STUDY MATERIAL:
:::::

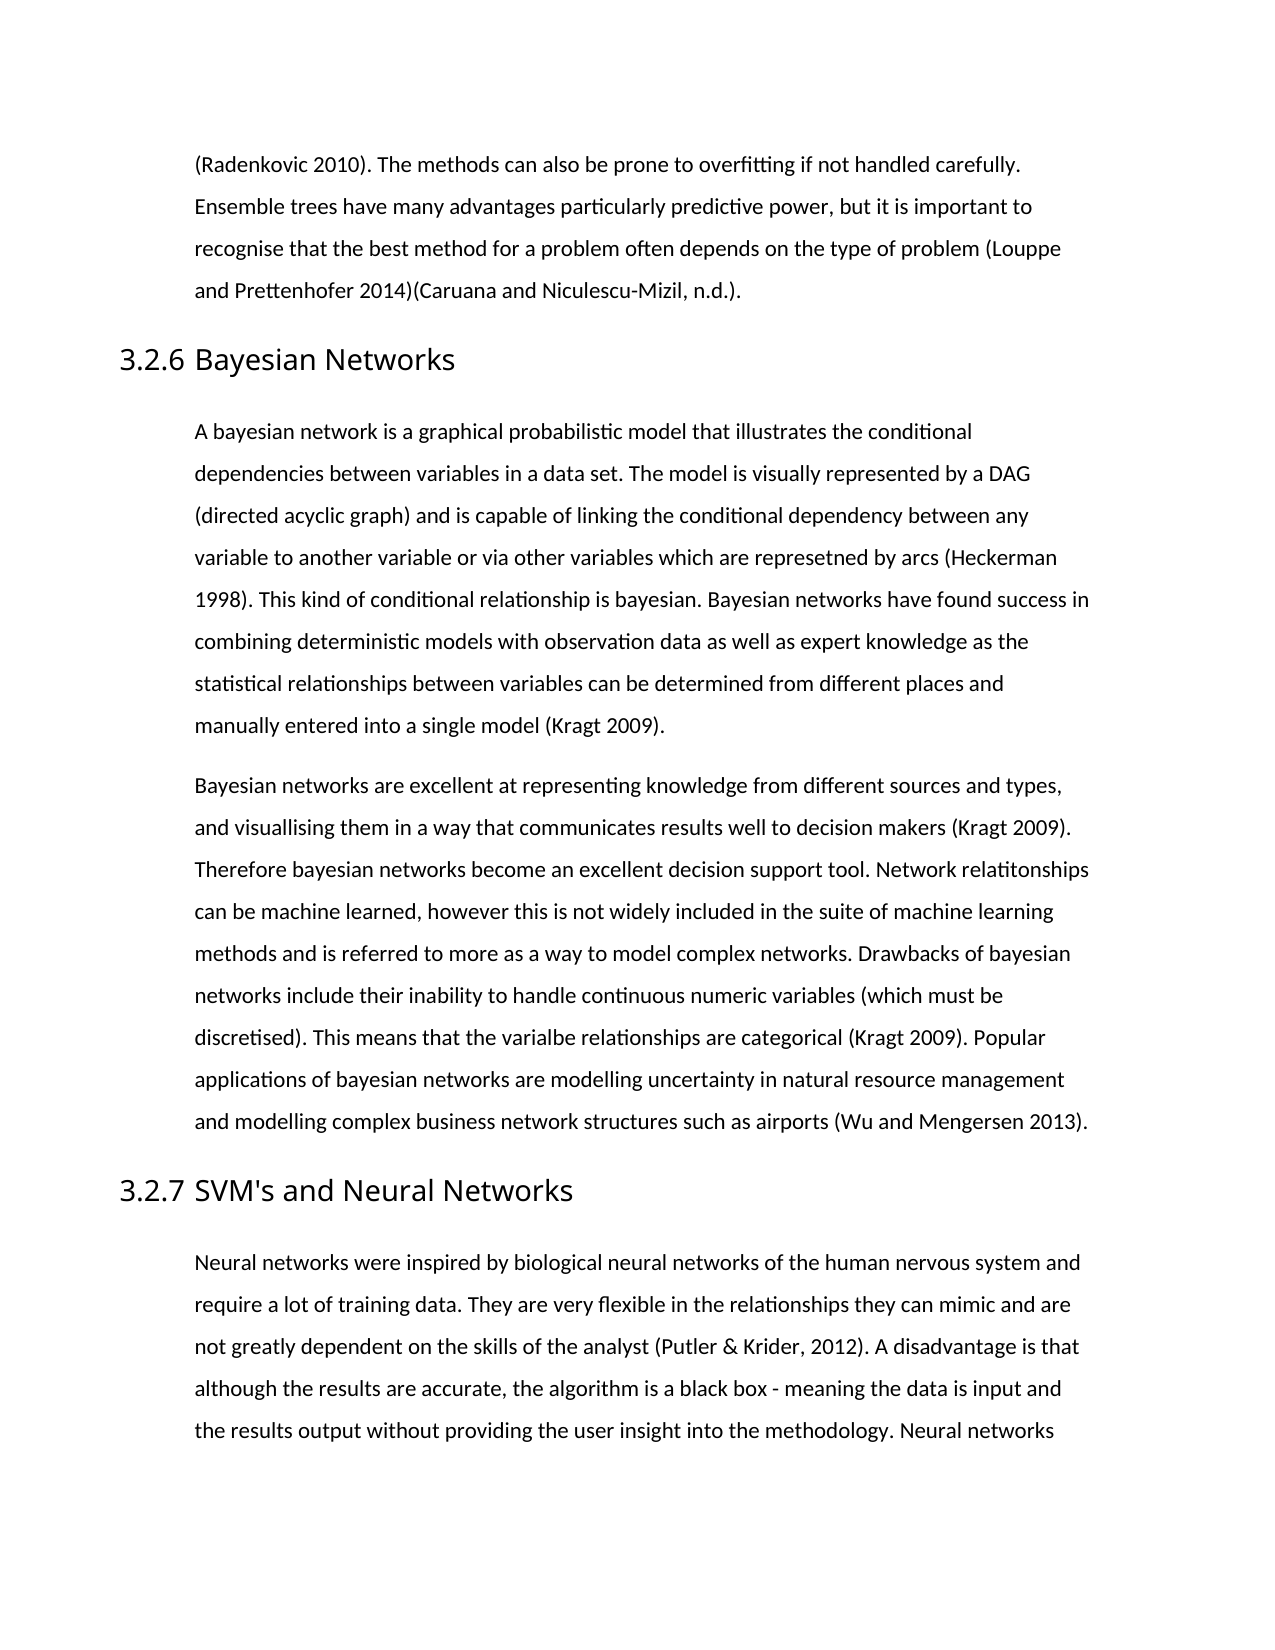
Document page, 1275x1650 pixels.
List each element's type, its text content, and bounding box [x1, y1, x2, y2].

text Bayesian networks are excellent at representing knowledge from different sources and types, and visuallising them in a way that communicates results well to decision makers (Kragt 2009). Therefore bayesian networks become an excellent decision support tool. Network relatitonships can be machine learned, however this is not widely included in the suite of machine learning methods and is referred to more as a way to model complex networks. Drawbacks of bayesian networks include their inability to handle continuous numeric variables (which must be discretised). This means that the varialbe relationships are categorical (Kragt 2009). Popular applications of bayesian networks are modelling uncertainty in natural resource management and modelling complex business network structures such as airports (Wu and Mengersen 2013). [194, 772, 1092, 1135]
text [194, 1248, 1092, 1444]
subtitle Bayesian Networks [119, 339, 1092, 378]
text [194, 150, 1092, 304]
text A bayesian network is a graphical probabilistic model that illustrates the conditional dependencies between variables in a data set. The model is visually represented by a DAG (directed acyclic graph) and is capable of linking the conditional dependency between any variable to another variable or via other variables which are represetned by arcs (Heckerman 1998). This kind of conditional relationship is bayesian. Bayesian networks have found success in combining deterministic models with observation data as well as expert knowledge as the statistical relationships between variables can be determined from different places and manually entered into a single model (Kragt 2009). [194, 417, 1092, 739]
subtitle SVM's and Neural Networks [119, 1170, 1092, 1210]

:::::

WHAT THE TASK ASKS: Look through the listing and extract every line with "text" in it.

THE ANSWER:
List each element's type, its text content, and bounding box [x1, y1, x2, y2].
text Bayesian networks are excellent at representing knowledge from different sources and types, and visuallising them in a way that communicates results well to decision makers (Kragt 2009). Therefore bayesian networks become an excellent decision support tool. Network relatitonships can be machine learned, however this is not widely included in the suite of machine learning methods and is referred to more as a way to model complex networks. Drawbacks of bayesian networks include their inability to handle continuous numeric variables (which must be discretised). This means that the varialbe relationships are categorical (Kragt 2009). Popular applications of bayesian networks are modelling uncertainty in natural resource management and modelling complex business network structures such as airports (Wu and Mengersen 2013). [194, 772, 1092, 1135]
text [194, 1248, 1092, 1444]
text [194, 150, 1092, 304]
text A bayesian network is a graphical probabilistic model that illustrates the conditional dependencies between variables in a data set. The model is visually represented by a DAG (directed acyclic graph) and is capable of linking the conditional dependency between any variable to another variable or via other variables which are represetned by arcs (Heckerman 1998). This kind of conditional relationship is bayesian. Bayesian networks have found success in combining deterministic models with observation data as well as expert knowledge as the statistical relationships between variables can be determined from different places and manually entered into a single model (Kragt 2009). [194, 417, 1092, 739]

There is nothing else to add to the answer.